When she wasn’t at school or competing in beauty pageants—an experience she describes as empowering—she also worked at Comedy Works, which led her to try her hand at stand-up comedy. “It was the scariest thing I have ever done, because it means opening up all your vulnerabilities to people on stage,” she says. “I never got booed off, so I take that as a good sign.”
‘It is the Big Why’
Aggen’s mother, Denise Burgess, recovered and returned to her role as President and CEO of Burgess Services, Inc., a Denver-based construction management firm. But the experience of nearly losing her mother had shattered Aggen’s once-firm faith. She left her church and started a quest to find a religion that spoke to her, a quest that, she believes, was consistent with her CA education, which encouraged her “to ask hard questions and look for answers.”

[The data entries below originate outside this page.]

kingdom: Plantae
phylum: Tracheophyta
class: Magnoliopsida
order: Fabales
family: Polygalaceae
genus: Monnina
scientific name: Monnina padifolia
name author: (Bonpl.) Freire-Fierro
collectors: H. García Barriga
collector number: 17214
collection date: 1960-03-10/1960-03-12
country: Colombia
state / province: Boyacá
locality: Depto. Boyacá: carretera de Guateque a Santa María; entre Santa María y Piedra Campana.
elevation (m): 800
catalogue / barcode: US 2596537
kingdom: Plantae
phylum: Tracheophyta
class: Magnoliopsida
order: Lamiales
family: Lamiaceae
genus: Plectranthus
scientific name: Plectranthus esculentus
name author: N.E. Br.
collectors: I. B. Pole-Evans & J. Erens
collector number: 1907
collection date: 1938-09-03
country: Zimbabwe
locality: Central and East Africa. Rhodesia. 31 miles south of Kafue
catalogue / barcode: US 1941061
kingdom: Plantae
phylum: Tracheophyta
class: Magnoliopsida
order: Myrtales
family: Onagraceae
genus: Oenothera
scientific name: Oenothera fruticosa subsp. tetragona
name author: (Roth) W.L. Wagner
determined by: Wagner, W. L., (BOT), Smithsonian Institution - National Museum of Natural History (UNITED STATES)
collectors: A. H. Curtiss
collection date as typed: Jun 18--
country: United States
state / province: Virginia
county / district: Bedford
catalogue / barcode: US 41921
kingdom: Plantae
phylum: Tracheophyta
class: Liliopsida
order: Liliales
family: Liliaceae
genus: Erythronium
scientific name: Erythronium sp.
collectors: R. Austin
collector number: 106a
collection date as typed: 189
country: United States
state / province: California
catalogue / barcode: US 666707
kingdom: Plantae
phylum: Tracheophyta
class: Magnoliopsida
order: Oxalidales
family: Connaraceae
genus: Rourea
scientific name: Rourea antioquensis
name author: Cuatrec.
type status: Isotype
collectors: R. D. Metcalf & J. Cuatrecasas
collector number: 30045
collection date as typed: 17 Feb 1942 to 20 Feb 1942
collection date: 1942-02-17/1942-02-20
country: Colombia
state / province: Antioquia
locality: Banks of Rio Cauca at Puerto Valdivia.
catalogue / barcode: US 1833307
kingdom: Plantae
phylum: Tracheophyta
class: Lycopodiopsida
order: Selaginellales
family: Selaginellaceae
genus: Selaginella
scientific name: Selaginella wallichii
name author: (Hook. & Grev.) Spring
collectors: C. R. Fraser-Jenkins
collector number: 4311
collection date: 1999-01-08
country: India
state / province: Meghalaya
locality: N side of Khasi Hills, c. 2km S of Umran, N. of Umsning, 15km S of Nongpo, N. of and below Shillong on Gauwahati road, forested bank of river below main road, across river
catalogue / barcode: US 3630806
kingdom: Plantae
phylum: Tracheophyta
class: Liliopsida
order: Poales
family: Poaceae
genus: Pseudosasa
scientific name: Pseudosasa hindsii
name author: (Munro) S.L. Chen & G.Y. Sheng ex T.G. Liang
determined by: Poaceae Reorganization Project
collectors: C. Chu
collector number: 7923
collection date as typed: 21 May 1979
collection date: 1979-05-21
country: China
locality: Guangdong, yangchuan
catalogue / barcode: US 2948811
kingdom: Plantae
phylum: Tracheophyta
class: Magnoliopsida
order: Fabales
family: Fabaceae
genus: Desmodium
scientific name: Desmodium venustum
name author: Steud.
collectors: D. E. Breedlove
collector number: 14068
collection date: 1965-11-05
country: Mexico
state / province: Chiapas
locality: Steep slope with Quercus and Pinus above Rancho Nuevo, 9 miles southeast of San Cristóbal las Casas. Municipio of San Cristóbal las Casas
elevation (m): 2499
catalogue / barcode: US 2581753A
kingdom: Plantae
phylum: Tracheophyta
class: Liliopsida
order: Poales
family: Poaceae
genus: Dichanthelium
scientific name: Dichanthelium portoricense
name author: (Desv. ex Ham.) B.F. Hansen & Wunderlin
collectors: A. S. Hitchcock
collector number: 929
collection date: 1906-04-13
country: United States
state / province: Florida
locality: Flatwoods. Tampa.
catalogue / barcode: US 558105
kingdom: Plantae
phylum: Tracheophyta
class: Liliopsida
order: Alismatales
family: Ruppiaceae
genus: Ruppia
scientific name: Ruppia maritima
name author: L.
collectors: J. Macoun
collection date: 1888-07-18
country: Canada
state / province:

She tried Buddhism, Islam, Judaism, Taoism, the Hindu guru Paramahansa Yogananda (made well-known by Steve Jobs), and atheism. “I wanted to understand why bad things happen to good people,” she says. “But no matter where I went searching for an answer, there was a force that drove me back to Christianity.”
After she graduated from CU Denver, the same force sent her in the direction of the ministry. She visited several schools, but she looked no further after sitting in the chapel of Boston University’s School of Theology, the place where Dr. Martin Luther King, Jr., earned his PhD. “It was the week of Dr. King’s birthday, and they were playing his voice speaking in the chapel,” Aggen recalls. “I realized I was sitting in a chapel that had not changed since King was there, and I started to cry. I knew God was directing me to come here.”
In the Fall of 2019, Aggen began at Boston University as a Howard Thurman fellow. (Thurman was dean of the Boston University Chapel and a mentor to Martin Luther King, Jr.) Before she left for school, she asked the pastors at Park Hill United Methodist if she could deliver her first sermon at her home church. Connecting texts from the Old and New Testament, she preached about the question that had troubled her: “Why me, God? Why my mother?”
“I will never truly find the answer, because it is a mystery beyond comprehension,” she says. “It is the ‘Big Why,’ but what I do hope to remind people is that the foundation of God is love. I hope to be the person who helps others remember that universal truth, as well as the notion that God is always in their corner, no matter what.”